For the same reason you wouldn't track earnings without tracking earnings per share, you wouldn't track free cash flow without tracking free cash flow per share. Naturally, you would use diluted shares to fully account for options that are in the money. You could also track options that are not in the money to determine risk of future dilution.

--Mike Buckley



To: tinkershaw who wrote (728)2/20/2004 9:06:08 PM
From: que seria  Read Replies (1) | Respond to of 2955
 
tinkershaw: I decided that about Siebel long ago; now I try to buy companies that have smaller share counts, especially in their float, and that don't constantly soak the shareholders with option dilution not reasonably related to performance. That criterion pairs up well with a liking for shiny pebbles. Although I have to wade through a lot of lies and junk to find potential tech gems among small caps, it's fun and just one or two can make it worthwhile.

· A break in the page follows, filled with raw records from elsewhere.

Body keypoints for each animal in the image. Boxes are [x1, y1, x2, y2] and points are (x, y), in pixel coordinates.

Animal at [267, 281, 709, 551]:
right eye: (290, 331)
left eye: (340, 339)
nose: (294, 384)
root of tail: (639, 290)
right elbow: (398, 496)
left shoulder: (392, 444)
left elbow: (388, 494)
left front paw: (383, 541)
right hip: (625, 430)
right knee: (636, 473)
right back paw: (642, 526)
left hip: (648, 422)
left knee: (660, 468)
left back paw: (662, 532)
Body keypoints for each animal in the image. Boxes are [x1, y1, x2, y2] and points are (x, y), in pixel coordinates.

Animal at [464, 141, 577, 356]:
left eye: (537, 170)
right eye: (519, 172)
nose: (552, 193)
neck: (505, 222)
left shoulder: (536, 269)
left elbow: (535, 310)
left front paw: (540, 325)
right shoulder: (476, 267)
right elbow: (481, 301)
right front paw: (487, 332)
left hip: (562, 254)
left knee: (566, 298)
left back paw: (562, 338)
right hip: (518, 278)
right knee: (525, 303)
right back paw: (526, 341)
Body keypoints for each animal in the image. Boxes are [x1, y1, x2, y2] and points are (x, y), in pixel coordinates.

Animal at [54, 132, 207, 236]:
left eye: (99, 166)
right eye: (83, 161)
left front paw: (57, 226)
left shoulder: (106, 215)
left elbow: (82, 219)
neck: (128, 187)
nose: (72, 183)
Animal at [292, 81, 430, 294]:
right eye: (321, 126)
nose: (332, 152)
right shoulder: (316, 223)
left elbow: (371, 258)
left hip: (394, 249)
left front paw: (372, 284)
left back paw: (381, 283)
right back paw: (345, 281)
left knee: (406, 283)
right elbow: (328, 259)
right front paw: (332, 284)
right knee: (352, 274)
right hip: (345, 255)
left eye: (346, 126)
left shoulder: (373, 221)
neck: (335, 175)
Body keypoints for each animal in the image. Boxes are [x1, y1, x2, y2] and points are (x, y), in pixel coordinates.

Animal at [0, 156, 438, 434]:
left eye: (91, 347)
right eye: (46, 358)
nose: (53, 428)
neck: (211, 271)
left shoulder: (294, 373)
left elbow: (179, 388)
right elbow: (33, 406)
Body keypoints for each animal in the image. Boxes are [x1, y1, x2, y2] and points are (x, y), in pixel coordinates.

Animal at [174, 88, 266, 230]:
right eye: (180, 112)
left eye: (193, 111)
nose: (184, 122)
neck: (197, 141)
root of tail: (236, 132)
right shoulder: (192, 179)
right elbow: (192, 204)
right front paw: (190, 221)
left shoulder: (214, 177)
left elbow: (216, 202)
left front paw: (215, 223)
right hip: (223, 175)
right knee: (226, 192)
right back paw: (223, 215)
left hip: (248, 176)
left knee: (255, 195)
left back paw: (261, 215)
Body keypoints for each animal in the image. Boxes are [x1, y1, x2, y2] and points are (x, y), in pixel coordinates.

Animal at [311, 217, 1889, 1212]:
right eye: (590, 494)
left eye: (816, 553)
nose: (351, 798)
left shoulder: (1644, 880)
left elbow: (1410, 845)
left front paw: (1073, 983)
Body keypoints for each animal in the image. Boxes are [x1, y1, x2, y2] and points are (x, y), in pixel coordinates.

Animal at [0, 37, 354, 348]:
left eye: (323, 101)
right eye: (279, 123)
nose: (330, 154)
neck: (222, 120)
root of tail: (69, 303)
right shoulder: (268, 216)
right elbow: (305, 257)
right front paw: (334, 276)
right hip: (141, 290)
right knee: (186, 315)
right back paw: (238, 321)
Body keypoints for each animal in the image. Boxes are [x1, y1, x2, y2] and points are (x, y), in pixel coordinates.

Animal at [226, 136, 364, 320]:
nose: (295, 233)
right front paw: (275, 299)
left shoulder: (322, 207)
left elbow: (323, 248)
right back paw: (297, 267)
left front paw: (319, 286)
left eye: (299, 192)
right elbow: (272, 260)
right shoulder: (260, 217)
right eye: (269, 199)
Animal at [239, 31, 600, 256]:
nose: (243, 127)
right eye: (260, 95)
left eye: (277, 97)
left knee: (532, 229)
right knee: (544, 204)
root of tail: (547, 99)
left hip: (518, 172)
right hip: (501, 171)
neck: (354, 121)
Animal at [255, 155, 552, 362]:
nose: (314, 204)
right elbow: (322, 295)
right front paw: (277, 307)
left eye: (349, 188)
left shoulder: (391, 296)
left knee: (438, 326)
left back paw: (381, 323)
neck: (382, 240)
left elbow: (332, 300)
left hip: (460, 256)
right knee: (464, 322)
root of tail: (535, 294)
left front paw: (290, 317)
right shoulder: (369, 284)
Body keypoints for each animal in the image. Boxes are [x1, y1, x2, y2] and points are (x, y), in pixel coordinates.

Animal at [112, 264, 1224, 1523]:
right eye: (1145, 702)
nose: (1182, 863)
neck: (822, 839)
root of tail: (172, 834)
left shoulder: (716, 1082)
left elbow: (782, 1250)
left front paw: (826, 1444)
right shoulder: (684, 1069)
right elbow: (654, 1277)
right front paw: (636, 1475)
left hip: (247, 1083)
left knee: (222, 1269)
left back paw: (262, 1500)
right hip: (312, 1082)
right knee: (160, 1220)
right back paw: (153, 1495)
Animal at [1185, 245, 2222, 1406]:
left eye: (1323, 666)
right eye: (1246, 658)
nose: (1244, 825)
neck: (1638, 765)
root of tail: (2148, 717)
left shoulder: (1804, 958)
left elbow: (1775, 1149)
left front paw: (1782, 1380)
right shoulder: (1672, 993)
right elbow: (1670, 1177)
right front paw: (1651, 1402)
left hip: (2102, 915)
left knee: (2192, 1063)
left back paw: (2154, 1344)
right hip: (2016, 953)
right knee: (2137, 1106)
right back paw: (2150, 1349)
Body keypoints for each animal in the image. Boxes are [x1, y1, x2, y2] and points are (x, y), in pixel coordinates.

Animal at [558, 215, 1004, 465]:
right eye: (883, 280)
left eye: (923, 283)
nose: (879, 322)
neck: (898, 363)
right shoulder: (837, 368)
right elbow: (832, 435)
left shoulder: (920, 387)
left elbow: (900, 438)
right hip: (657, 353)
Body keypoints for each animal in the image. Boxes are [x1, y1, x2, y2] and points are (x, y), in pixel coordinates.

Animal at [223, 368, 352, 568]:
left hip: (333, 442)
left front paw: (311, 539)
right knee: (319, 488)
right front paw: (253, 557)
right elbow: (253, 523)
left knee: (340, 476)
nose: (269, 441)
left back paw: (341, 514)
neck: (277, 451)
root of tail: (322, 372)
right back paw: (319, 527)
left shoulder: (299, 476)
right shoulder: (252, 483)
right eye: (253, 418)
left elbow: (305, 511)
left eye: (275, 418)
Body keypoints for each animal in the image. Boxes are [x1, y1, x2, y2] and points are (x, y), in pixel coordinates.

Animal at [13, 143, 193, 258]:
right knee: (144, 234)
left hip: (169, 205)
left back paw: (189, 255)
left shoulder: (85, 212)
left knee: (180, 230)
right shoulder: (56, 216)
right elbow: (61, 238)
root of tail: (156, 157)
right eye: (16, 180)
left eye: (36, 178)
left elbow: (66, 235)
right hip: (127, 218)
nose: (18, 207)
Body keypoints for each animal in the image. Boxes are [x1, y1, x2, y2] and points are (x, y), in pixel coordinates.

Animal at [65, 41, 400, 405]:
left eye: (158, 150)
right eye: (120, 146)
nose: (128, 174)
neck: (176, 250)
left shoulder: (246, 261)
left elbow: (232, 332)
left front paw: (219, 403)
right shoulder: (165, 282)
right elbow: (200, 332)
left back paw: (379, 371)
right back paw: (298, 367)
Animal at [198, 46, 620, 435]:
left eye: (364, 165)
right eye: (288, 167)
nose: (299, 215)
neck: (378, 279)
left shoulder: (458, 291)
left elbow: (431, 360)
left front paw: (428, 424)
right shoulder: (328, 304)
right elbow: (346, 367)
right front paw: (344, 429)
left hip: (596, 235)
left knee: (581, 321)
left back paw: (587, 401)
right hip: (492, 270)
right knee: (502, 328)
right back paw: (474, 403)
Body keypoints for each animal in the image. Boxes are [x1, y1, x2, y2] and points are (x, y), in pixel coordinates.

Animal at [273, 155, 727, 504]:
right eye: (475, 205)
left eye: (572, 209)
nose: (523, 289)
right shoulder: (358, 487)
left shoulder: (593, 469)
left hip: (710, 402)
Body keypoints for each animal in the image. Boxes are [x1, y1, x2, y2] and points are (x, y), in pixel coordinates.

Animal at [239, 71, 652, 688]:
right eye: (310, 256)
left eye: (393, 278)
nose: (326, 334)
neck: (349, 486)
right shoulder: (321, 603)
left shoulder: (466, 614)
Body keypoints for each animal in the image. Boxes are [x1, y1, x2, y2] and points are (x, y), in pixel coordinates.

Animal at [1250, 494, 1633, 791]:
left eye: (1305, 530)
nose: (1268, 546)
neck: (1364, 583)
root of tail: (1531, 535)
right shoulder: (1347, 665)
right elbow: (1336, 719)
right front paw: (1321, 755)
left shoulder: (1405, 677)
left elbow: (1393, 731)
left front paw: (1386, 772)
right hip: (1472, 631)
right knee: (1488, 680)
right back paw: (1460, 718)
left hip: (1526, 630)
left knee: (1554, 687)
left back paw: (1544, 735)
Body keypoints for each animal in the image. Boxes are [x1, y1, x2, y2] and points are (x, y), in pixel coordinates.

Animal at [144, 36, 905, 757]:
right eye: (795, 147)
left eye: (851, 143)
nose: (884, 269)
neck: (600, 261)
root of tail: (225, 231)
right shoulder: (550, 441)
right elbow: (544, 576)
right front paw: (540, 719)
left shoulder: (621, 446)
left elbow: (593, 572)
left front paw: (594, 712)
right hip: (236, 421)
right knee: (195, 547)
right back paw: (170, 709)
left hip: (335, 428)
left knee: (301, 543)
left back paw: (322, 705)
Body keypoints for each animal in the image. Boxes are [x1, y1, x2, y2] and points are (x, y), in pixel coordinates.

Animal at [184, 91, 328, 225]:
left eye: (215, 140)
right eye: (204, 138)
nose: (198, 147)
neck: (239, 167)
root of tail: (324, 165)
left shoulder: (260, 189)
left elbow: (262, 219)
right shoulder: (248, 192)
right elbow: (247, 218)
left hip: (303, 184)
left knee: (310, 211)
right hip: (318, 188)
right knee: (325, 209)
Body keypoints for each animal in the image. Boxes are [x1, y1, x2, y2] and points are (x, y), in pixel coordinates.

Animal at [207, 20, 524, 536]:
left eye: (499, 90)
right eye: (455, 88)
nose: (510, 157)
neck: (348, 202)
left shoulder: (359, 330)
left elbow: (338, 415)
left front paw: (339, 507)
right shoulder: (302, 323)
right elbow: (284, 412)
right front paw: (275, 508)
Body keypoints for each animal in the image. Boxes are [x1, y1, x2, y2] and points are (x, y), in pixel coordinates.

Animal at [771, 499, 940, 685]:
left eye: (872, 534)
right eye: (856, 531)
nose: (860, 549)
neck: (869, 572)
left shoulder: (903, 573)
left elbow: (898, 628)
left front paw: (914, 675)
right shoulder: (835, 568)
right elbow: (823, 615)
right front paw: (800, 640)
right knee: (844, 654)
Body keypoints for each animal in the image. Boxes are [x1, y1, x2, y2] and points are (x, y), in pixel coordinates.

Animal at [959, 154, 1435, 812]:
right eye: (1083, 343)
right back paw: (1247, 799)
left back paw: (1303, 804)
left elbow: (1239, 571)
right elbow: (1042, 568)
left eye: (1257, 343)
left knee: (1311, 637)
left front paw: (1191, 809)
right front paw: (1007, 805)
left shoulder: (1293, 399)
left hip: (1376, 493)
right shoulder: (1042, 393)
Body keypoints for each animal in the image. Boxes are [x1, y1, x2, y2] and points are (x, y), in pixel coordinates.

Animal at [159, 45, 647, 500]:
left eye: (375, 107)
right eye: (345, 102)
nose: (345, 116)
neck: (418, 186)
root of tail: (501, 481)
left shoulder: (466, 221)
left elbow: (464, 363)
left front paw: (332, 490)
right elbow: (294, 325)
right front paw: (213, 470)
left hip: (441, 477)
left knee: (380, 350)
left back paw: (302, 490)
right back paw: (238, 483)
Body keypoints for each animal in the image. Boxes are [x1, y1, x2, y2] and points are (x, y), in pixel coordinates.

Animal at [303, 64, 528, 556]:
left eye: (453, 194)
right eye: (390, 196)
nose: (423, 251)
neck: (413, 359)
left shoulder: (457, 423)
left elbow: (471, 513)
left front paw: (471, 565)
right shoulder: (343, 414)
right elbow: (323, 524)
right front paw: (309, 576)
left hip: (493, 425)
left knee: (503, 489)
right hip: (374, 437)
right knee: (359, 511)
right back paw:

I prefer to buy companies with the promise or early appearance of a competitive advantage (so they're still low-priced, in the sense of smaller market caps). So I consider companies such as Bookham and smaller, but not Intel, so that size and leverage work for me if I'm right. I bet to win (as opposed to investing to not lose) by reading and speculating about fundamentals that may drive price to the upside in small caps, while heeding charts to protect my downside.

That said, I've found the last few years very tough in tech because I haven't seen much value (i.e., attractively priced risk/reward). I like your posts among many on this thread, but I do miss unclewest's pebble-kicking!